*COLLECTED DATA*:
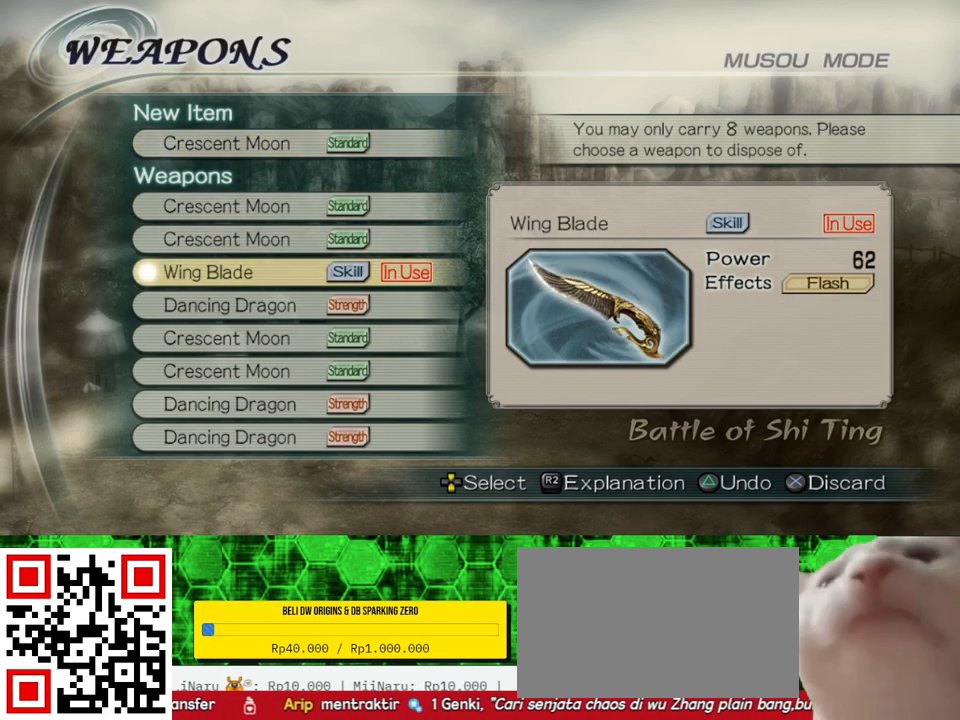
{"buttons": ["DPAD_DOWN"], "left_stick": "center", "right_stick": "center", "events": [[33, "DPAD_DOWN", "down"], [117, "DPAD_DOWN", "up"], [450, "DPAD_DOWN", "down"]]}
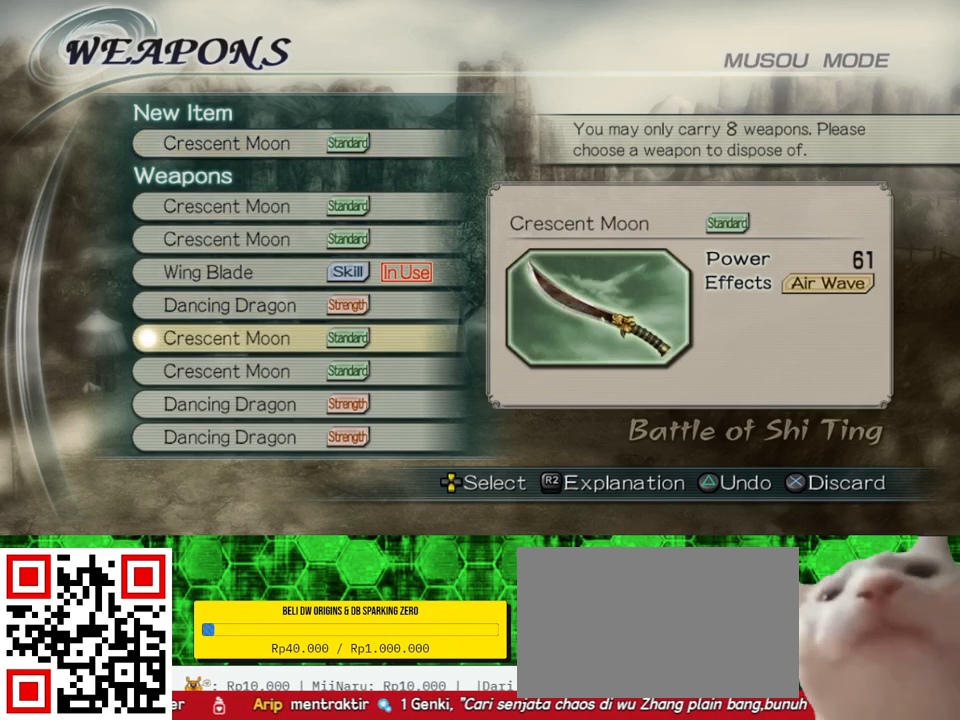
{"buttons": [], "left_stick": "center", "right_stick": "center", "events": [[50, "DPAD_DOWN", "up"]]}
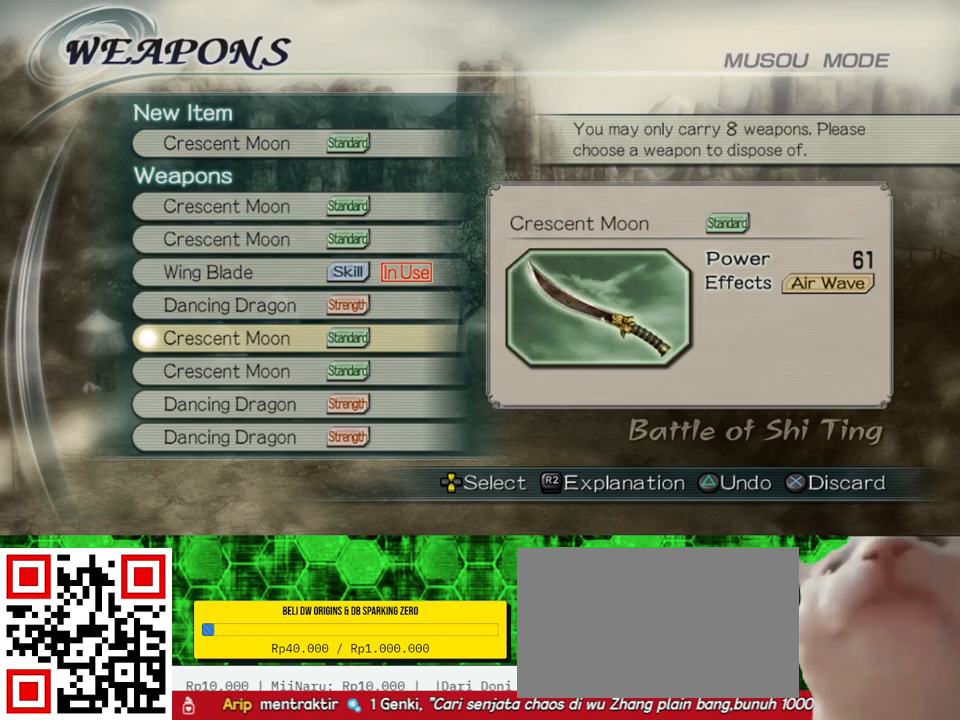
{"buttons": [], "left_stick": "center", "right_stick": "center", "events": [[317, "A", "down"], [450, "A", "up"]]}
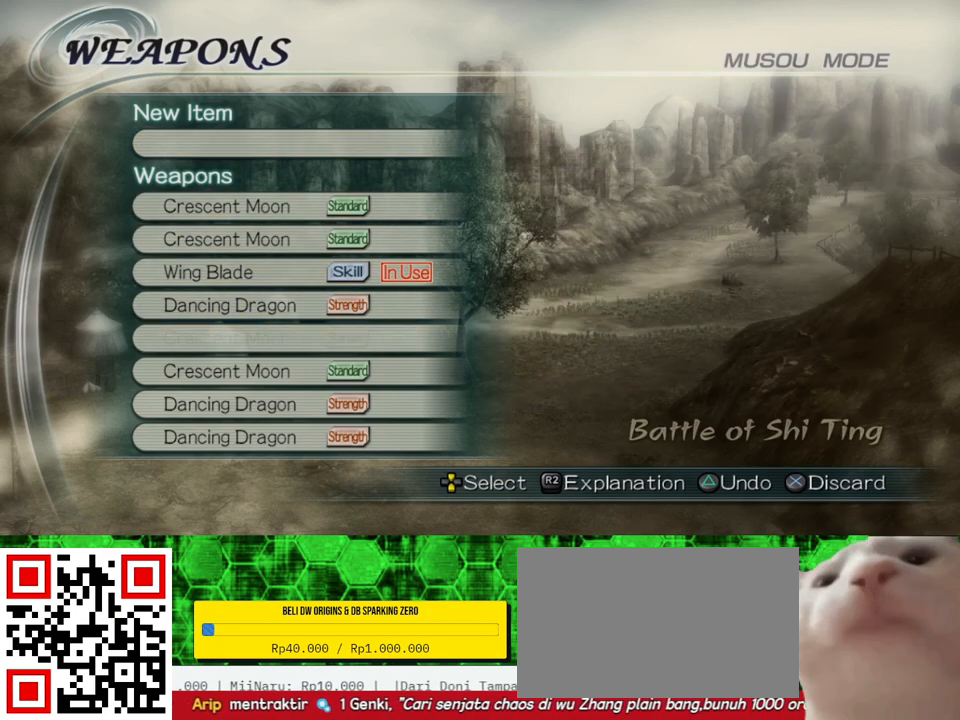
{"buttons": [], "left_stick": "center", "right_stick": "center", "events": []}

*EXERCISE AIM*:
When you reach a picture, pass over it; write out all other material exactly.

*ANSWER SPACE*:
{"buttons": ["DPAD_DOWN"], "left_stick": "center", "right_stick": "center", "events": [[33, "DPAD_DOWN", "down"], [117, "DPAD_DOWN", "up"], [450, "DPAD_DOWN", "down"]]}
{"buttons": [], "left_stick": "center", "right_stick": "center", "events": [[50, "DPAD_DOWN", "up"]]}
{"buttons": [], "left_stick": "center", "right_stick": "center", "events": [[317, "A", "down"], [450, "A", "up"]]}
{"buttons": [], "left_stick": "center", "right_stick": "center", "events": []}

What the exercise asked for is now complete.